India, Canada discuss ways to strengthen collaboration in science and tech
India and Canada discussed ways to ramp up cooperation in science and technology by strengthening existing international connections, sharing best practices, and initiating new collaborations between governments and institutions, a statement said on Monday.
The statement follows a conference organized virtually by the India-Canada Centre for Innovative Multidisciplinary Partnership to Accelerate Community Transformation and Sustainability (IC-IMPACTS) on August 6.
In the Round Table following the inauguration of the conference, detailed presentations were made on bilateral activities being pursued under the Department of Science and Technology-Department of Biotechnology (DBT)-IC-IMPACTS program, the statement said.
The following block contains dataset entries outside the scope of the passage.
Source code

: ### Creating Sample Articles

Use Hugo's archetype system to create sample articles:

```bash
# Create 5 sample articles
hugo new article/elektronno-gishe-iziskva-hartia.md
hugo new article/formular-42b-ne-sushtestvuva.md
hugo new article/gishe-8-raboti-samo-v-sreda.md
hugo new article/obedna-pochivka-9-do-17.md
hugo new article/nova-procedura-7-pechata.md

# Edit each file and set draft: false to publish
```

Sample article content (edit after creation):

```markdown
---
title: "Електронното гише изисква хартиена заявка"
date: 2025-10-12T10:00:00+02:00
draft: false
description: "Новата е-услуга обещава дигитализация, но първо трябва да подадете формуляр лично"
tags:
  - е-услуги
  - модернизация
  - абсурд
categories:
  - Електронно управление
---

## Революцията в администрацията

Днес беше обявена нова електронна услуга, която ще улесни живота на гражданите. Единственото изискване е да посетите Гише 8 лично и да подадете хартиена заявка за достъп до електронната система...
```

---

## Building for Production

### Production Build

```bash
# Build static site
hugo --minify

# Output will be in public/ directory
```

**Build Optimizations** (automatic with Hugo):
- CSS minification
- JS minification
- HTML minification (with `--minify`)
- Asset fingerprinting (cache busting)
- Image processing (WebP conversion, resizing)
DST International Cooperation Adviser and Head SK Varshney highlighted joint research in emerging sciences with potential for translating research into marketable applications of social relevance, it said.
Highlighting the importance of Indo-Canadian Science and Technology cooperation, DST Secretary Ashutosh Sharma said it should be explored as to how the cooperation can be taken to a different level.
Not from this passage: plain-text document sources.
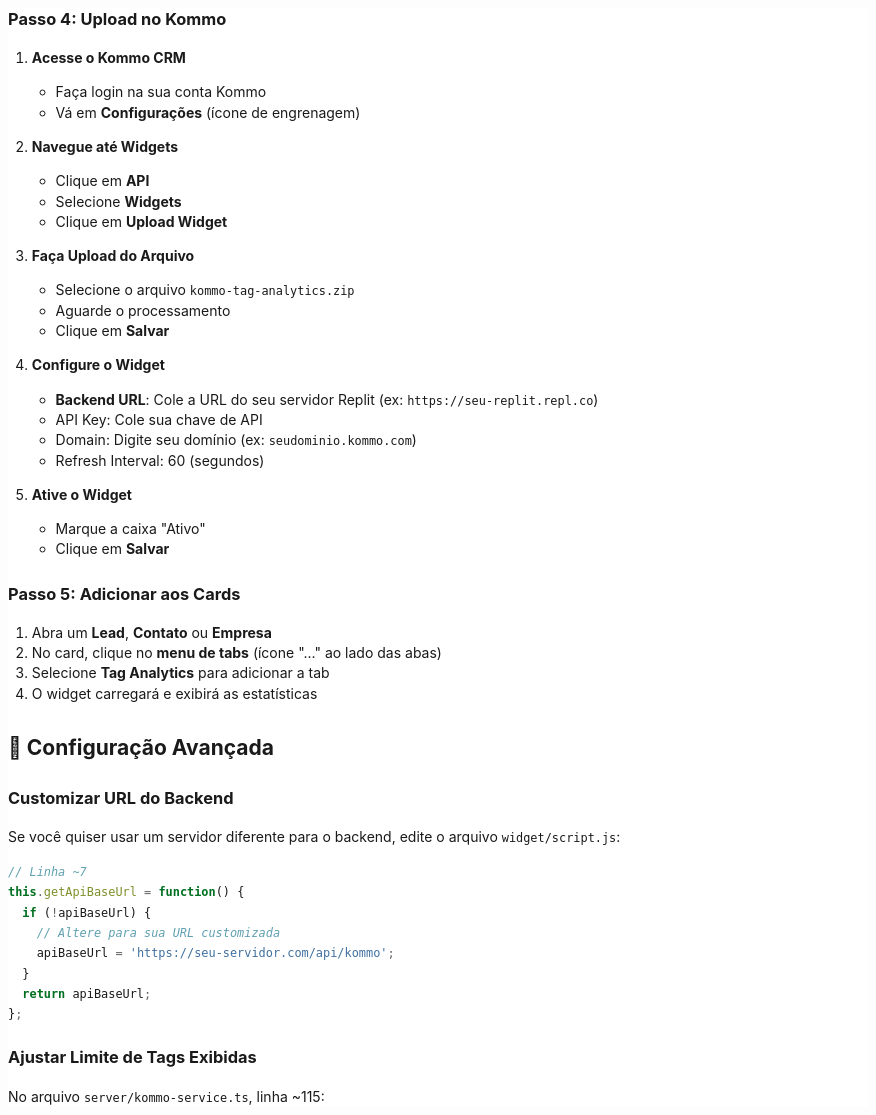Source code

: ### Passo 4: Upload no Kommo

1. **Acesse o Kommo CRM**
   - Faça login na sua conta Kommo
   - Vá em **Configurações** (ícone de engrenagem)

2. **Navegue até Widgets**
   - Clique em **API**
   - Selecione **Widgets**
   - Clique em **Upload Widget**

3. **Faça Upload do Arquivo**
   - Selecione o arquivo `kommo-tag-analytics.zip`
   - Aguarde o processamento
   - Clique em **Salvar**

4. **Configure o Widget**
   - **Backend URL**: Cole a URL do seu servidor Replit (ex: `https://seu-replit.repl.co`)
   - API Key: Cole sua chave de API
   - Domain: Digite seu domínio (ex: `seudominio.kommo.com`)
   - Refresh Interval: 60 (segundos)

5. **Ative o Widget**
   - Marque a caixa "Ativo"
   - Clique em **Salvar**

### Passo 5: Adicionar aos Cards

1. Abra um **Lead**, **Contato** ou **Empresa**
2. No card, clique no **menu de tabs** (ícone "..." ao lado das abas)
3. Selecione **Tag Analytics** para adicionar a tab
4. O widget carregará e exibirá as estatísticas

## 🔧 Configuração Avançada

### Customizar URL do Backend

Se você quiser usar um servidor diferente para o backend, edite o arquivo `widget/script.js`:

```javascript
// Linha ~7
this.getApiBaseUrl = function() {
  if (!apiBaseUrl) {
    // Altere para sua URL customizada
    apiBaseUrl = 'https://seu-servidor.com/api/kommo';
  }
  return apiBaseUrl;
};
```

### Ajustar Limite de Tags Exibidas

No arquivo `server/kommo-service.ts`, linha ~115:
Best practices in the areas of women in science, technology deployment, diversity in science, and STEM at schools could be shared between them, besides exploring new research in Artificial Intelligence, Quantum Sciences, and Electric Mobility, a statement quoting Sharma said.
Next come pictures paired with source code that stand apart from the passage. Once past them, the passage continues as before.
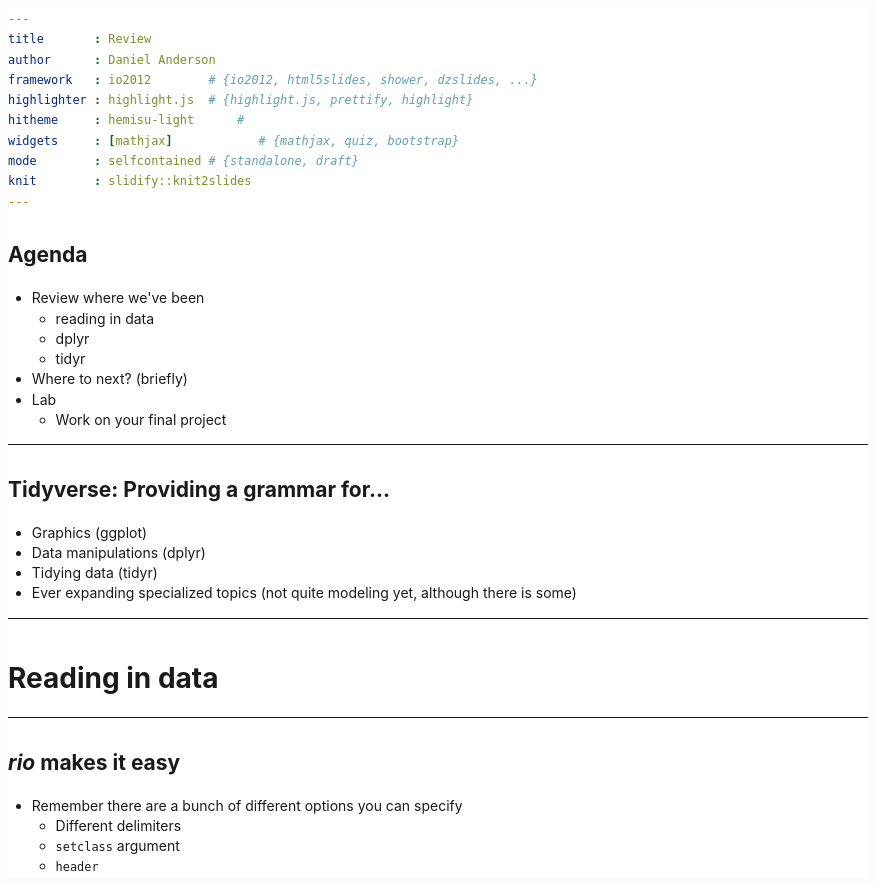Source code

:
 ```yaml
---
title       : Review
author      : Daniel Anderson
framework   : io2012        # {io2012, html5slides, shower, dzslides, ...}
highlighter : highlight.js  # {highlight.js, prettify, highlight}
hitheme     : hemisu-light      # 
widgets     : [mathjax]            # {mathjax, quiz, bootstrap}
mode        : selfcontained # {standalone, draft}
knit        : slidify::knit2slides
--- 
```

<style>
em {
  font-style: italic
}
</style>

<style>
strong {
  font-weight: bold;
}
</style>



## Agenda
* Review where we've been
    + reading in data
    + dplyr
    + tidyr
* Where to next? (briefly)
* Lab
    + Work on your final project

---
## Tidyverse: Providing a grammar for...
* Graphics (ggplot)
* Data manipulations (dplyr)
* Tidying data (tidyr)
* Ever expanding specialized topics (not quite modeling yet, although there is some)

--- 
# Reading in data

----
## *rio* makes it easy
* Remember there are a bunch of different options you can specify
  + Different delimiters
  + `setclass` argument
  + `header`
IC-IMPACTS scientific director and CEO Nemy Banthia informed that the IC-IMPACT has resulted in 1,129 publications, 63 bilateral research projects, 24 technology deployments, 352 partnerships, and 29 patents and technology disclosures.
He also said that approximately 200 highly qualified Indian students and a large number of Canadian students, most of whom are masters, Ph.D., and post-doctoral fellows were trained under the IC-IMPACT.
Projects implemented under this partnership have directly resulted in seven start-ups and the creation of many jobs for young graduates.
DBT Secretary Renu Swarup emphasised the need to initiate new collaborations and networking with the Canadian government and institutions.
Alejandro Adem, president, Natural Sciences and Engineering Research Council of Canada, also showed his enthusiasm for joint collaboration in applications ranging from quantum science, artificial intelligence to health sciences, the statement added.
DST has been working with IC-IMPACTS for research partnerships since 2013. This partnership is aimed towards working hand-in-hand with communities in the two countries to develop community-based solutions for the most urgent needs, the statement said.
The major focus areas of research cooperation under the IC-IMPACT are green buildings and smart cities; occupants survivability in buildings during fires; integrated water management and safe and sustainable infrastructure; and health problems arising from water-borne and infectious diseases, it added.